__WHAT TO WORK ON__.
a - In the review of Return to Uluru, rewrite the paragraph beginning "In the 1930s Bill McKinnon" as a short list that keeps its main facts.
b - Pick up the review of Return to Uluru after its last sentence and carry it on.

__PROVIDED PASSAGE__.
-- Opening Marker --

Return to Uluru, Mark McKenna, Black Inc.
Mark McKenna’s new book Return to Uluru is an example of truth-telling regarding the particulars of our history. The book, besides being a surprisingly handsome hardcover edition, draws you in by starting with an overview of the continent, talking about the vast, almost waterless centre that so bedevilled European explorers (but which, McKenna notes, some explorers arrogantly thought they could claim in a James Cook-like act of flag-planting), then concentrates on one (forgotten) instance of white crime against Aboriginal people. (In this way it’s a little bit like Ted Strehlow’s Journey to Horseshoe Bend in that it mixes observations of beautiful countryside and Aboriginal legend with remembering a tragic death.)
In the 1930s Bill McKinnon, remembered in white society as a pioneering, no-nonsense bush policeman and ‘protector’ of Aborigines in Alice Springs, shot and killed an unarmed Aboriginal murder suspect in one of the caves at Uluru. At the subsequent trial, there were issues raised over McKinnon’s violent treatment of prisoners and an enquiry was called by Canberra, though McKinnon was let off. While McKenna tells this true-crime story he raises wider issues – the level of understanding (or not) of British and Australian law by Aboriginal people, the disparity between the harsh treatment of Aboriginal people and the leniency or even immunity given to whites, the imposition of an outsider, white cultural and legal view on the country’s original inhabitants, the cover-up and historical amnesia, or simply indifference, and the way white settlers have claimed the countryside, including sites such as Uluru, as if it had been virgin territory.

-- Closing Marker --

__INFORMATION SUPPLIED__.
-- Opening Marker --

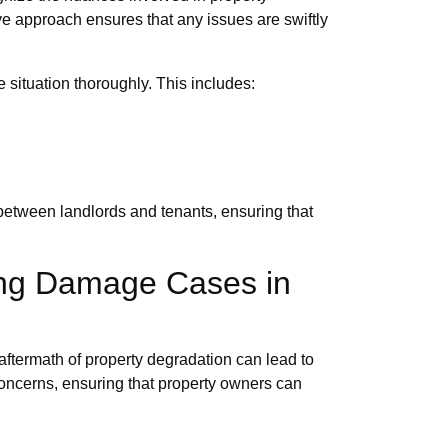
e approach ensures that any issues are swiftly
situation thoroughly. This includes:
 between landlords and tenants, ensuring that
ing Damage Cases in
 aftermath of property degradation can lead to
concerns, ensuring that property owners can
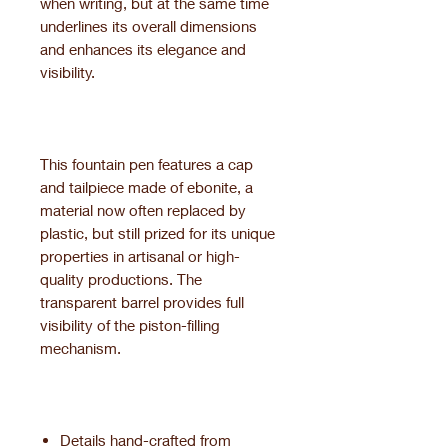
when writing, but at the same time
underlines its overall dimensions
and enhances its elegance and
visibility.
This fountain pen features a cap
and tailpiece made of ebonite, a
material now often replaced by
plastic, but still prized for its unique
properties in artisanal or high-
quality productions. The
transparent barrel provides full
visibility of the piston-filling
mechanism.
Details hand-crafted from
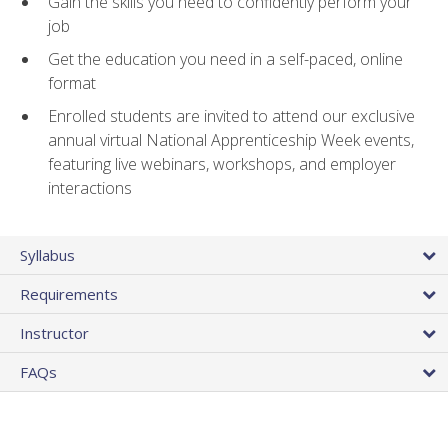
Gain the skills you need to confidently perform your
job
Get the education you need in a self-paced, online
format
Enrolled students are invited to attend our exclusive
annual virtual National Apprenticeship Week events,
featuring live webinars, workshops, and employer
interactions
Syllabus
Requirements
Instructor
FAQs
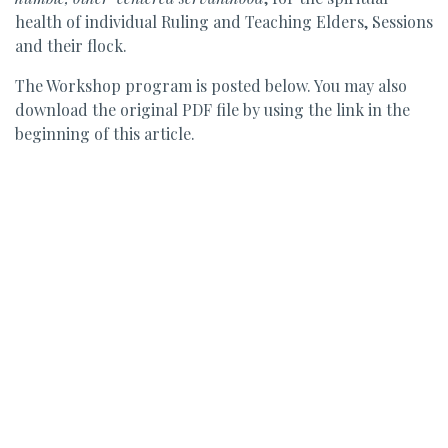
health of individual Ruling and Teaching Elders, Sessions
and their flock.
The Workshop program is posted below. You may also
download the original PDF file by using the link in the
beginning of this article.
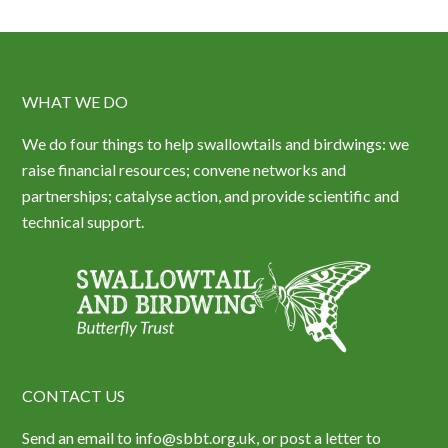
WHAT WE DO
We do four things to help swallowtails and birdwings: we
raise financial resources; convene networks and
partnerships; catalyse action, and provide scientific and
technical support.
CONTACT US
Send an email to info@sbbt.org.uk, or post a letter to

-- Closing Marker --

__RESULTS OF THE TASKS__.
a -
- In the 1930s, Alice Springs policeman Bill McKinnon, remembered by white society as a pioneering bush policeman and "protector" of Aborigines, shot dead an unarmed Aboriginal murder suspect in a cave at Uluru.
- His violent treatment of prisoners was raised at the trial that followed, and Canberra called an enquiry, but McKinnon was let off.
- McKenna uses the case to raise wider issues:
  - how far Aboriginal people understood (or did not understand) British and Australian law
  - harsh treatment of Aboriginal people compared with leniency or even immunity for whites
  - white cultural and legal views imposed on the country's original inhabitants
  - cover-up, historical amnesia, or simple indifference
  - white settlers' claiming of the countryside, including Uluru, as if it were virgin territory

b -
McKenna writes about the ‘closing’ of Uluru – the recent restriction on climbers, in the light of the inequalities in central Australia, and without analysing it much, he manages to show what the rush to climb the rock before people weren’t allowed to says about lingering attitudes to Aboriginal land ownership, about an irreverence, almost a nastiness, on the part of some of us who remain sceptical about issues that concern Aboriginal people – the darker side of a national reluctance to think about deeper things, and a recurring sense that the land must be claimed in some physical way for it to mean something, that it must be not just appreciated but conquered, scaled, by hiking boot or four-wheel drive.
The issues McKenna raises are difficult. Reputations are injured, Australian mythology is questioned. But the book’s story is also an example of how the past can be revisited, the truth patiently drawn-out and reconciliation begun.